BELGRADE (Reuters) -- About 160,000 people in Serbia are still in danger from thousands of unexploded cluster bombs a decade after NATO's bombing campaign in Yugoslavia, a Norway-based aid organization has said.
The study by Norwegian People's Aid, made public in Belgrade, said NATO cluster bombs were scattered throughout 15 municipalities in Serbia's south, near the border with now-independent Kosovo.
Up to 50 percent of the population in the region that includes the country's third-largest city, Nis, were directly endangered from unexploded cluster bombs, the report said.
About 20 people had been killed or maimed by the ordnance since 1999, said Miroslav Pisarevic, a researcher on the project funded by Norway's Foreign Ministry.
"Unexploded cluster bombs are lurking from between 50 centimeters and 70 centimeters underground.

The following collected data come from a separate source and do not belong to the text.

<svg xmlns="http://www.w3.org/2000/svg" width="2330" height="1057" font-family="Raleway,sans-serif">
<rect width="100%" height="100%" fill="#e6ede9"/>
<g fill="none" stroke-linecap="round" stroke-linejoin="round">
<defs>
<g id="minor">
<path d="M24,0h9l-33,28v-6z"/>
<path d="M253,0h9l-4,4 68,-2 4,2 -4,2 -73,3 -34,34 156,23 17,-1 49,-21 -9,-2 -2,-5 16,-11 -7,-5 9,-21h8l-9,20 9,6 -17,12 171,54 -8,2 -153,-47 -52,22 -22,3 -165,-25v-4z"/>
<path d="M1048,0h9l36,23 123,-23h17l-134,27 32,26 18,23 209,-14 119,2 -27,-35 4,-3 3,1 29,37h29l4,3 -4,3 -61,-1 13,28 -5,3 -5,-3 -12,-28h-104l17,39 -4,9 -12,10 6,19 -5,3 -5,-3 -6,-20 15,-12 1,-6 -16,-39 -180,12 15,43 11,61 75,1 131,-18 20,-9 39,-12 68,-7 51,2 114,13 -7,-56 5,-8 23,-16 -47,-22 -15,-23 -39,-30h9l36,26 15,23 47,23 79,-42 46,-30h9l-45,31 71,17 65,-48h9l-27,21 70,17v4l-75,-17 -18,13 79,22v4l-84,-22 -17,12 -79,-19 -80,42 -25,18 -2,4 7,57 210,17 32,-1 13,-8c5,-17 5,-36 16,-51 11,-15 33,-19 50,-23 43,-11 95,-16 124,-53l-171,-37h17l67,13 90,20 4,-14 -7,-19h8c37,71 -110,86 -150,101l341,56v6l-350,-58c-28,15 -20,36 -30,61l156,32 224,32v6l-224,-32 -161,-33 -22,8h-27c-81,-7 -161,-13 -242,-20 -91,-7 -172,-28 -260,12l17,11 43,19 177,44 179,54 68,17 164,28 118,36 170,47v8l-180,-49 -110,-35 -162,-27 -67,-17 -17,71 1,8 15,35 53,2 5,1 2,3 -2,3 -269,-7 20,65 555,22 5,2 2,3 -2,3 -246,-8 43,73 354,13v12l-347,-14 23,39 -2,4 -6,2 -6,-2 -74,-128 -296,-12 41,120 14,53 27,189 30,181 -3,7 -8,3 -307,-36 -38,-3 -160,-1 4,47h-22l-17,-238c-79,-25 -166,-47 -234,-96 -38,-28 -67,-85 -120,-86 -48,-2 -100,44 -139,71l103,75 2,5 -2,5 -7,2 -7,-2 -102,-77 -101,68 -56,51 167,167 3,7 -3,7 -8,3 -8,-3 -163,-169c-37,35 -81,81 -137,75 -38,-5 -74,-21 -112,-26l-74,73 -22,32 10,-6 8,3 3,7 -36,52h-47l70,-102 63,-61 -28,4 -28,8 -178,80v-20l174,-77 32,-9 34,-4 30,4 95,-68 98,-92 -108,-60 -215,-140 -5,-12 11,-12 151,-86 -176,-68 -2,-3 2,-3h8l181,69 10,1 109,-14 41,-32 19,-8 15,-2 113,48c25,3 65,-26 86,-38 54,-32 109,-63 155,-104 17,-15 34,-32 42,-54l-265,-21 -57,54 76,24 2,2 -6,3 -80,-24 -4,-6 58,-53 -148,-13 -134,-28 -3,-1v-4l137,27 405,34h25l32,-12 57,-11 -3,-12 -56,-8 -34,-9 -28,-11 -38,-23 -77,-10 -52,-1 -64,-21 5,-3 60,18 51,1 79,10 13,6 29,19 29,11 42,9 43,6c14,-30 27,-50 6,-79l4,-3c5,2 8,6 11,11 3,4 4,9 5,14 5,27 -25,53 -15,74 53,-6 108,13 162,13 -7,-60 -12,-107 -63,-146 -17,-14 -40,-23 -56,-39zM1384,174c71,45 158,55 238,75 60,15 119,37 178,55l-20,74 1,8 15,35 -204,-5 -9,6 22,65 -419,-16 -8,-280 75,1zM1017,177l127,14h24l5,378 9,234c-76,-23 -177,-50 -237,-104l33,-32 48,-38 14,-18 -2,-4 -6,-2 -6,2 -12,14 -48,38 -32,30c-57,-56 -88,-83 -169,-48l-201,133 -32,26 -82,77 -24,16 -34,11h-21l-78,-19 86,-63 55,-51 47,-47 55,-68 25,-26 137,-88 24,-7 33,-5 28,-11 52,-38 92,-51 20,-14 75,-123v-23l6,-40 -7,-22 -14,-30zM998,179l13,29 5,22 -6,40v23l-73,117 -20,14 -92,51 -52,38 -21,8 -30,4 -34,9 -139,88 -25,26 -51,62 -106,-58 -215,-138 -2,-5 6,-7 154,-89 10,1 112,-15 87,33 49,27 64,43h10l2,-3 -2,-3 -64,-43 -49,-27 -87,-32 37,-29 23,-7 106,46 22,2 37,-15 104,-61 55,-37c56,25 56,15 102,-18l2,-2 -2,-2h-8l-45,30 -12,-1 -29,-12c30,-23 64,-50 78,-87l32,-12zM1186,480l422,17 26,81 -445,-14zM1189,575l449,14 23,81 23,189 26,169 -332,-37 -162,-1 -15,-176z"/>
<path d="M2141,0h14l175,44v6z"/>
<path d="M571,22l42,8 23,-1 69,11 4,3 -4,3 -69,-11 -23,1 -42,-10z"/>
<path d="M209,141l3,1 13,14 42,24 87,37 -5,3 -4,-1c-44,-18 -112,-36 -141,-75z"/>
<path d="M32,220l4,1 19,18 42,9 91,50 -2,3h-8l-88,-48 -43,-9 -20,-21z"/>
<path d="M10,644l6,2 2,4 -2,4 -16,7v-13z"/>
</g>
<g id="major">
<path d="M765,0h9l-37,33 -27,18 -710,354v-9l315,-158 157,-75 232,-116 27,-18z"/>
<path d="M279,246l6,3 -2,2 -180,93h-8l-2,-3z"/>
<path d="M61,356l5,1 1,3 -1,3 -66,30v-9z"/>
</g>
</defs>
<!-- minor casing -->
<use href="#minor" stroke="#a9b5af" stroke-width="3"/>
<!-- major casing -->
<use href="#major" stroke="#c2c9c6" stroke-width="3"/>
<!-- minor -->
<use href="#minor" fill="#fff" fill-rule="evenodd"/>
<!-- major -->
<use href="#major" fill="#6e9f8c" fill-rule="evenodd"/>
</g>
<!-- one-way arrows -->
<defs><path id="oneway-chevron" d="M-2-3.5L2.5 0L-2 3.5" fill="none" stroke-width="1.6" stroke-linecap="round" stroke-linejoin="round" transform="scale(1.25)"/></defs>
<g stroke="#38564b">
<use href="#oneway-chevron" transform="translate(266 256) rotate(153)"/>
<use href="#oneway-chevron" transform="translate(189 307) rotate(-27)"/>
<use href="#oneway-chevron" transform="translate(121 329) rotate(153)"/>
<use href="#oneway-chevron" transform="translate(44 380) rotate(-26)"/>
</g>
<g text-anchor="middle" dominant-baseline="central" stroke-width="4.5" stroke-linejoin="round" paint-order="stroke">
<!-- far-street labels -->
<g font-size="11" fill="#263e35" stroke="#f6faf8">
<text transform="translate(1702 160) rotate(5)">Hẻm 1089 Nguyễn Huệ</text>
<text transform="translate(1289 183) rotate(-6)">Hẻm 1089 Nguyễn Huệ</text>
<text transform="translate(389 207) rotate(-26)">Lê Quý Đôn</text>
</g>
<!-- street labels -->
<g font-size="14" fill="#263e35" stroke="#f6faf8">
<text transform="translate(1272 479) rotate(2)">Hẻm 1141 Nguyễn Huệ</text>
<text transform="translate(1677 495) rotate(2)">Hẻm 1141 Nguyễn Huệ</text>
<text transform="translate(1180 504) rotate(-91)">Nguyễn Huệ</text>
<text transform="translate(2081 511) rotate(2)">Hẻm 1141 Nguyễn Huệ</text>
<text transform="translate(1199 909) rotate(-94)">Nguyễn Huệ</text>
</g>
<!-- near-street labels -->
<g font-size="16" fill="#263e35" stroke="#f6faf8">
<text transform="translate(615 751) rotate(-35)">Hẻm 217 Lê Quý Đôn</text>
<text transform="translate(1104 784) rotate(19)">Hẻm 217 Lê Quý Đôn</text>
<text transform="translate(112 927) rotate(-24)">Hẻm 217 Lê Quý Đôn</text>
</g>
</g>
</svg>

They are a permanent threat," Pisarevic said in a broadcast on B92 television.
In 1999, NATO conducted a 78-day bombing of what was then Yugoslavia to end a crackdown by Serbian security troops against rebellious ethnic Albanians in Kosovo.
NATO used cluster bombs, which typically eject clusters of smaller "bomblets" to spread their effect, for attacking such targets as army convoys or troop concentrations in Kosovo.
The report said Serbia needed about 30 million euros ($38 million) to unearth and defuse unexploded cluster ordnance.
In December, 93 countries signed a Convention on Cluster Munitions, designed to prohibit their use, but major arms-producing countries such as the United States, Russia, and China have shunned it.